▶ _Task details_: Write out everything in the listing from the line containing "サポート センターに移動" down to the line containing "ソーシャルアカウントでレビューできます", keeping both of those lines and omitting the pictures.

──────────

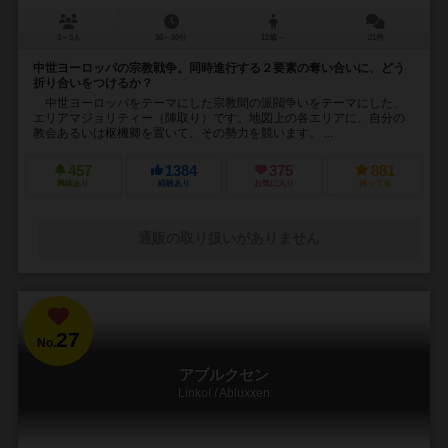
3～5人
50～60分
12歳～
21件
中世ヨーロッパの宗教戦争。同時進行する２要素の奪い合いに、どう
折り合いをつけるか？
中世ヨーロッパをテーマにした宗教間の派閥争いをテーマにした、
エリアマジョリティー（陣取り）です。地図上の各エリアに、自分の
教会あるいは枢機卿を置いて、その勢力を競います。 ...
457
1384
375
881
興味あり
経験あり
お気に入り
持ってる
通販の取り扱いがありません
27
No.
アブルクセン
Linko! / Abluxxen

──────────

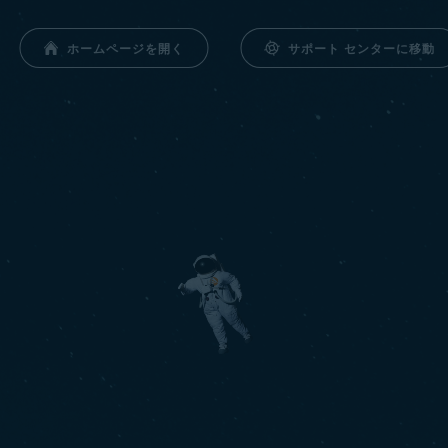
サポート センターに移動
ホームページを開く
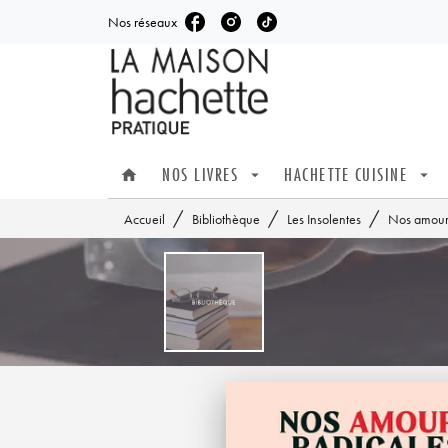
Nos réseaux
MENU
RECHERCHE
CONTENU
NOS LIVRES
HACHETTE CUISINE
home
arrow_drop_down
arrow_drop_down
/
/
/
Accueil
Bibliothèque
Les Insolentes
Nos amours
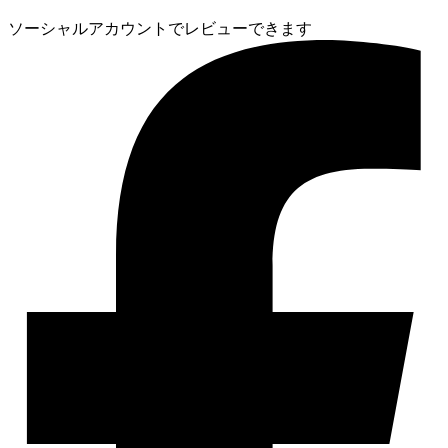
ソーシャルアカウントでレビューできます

──────────

▶ _Problem solution_:
サポート センターに移動
ホームページを開く
Nos réseaux
MENU
RECHERCHE
CONTENU
NOS LIVRES
HACHETTE CUISINE
home
arrow_drop_down
arrow_drop_down
/
/
/
Accueil
Bibliothèque
Les Insolentes
Nos amours
ソーシャルアカウントでレビューできます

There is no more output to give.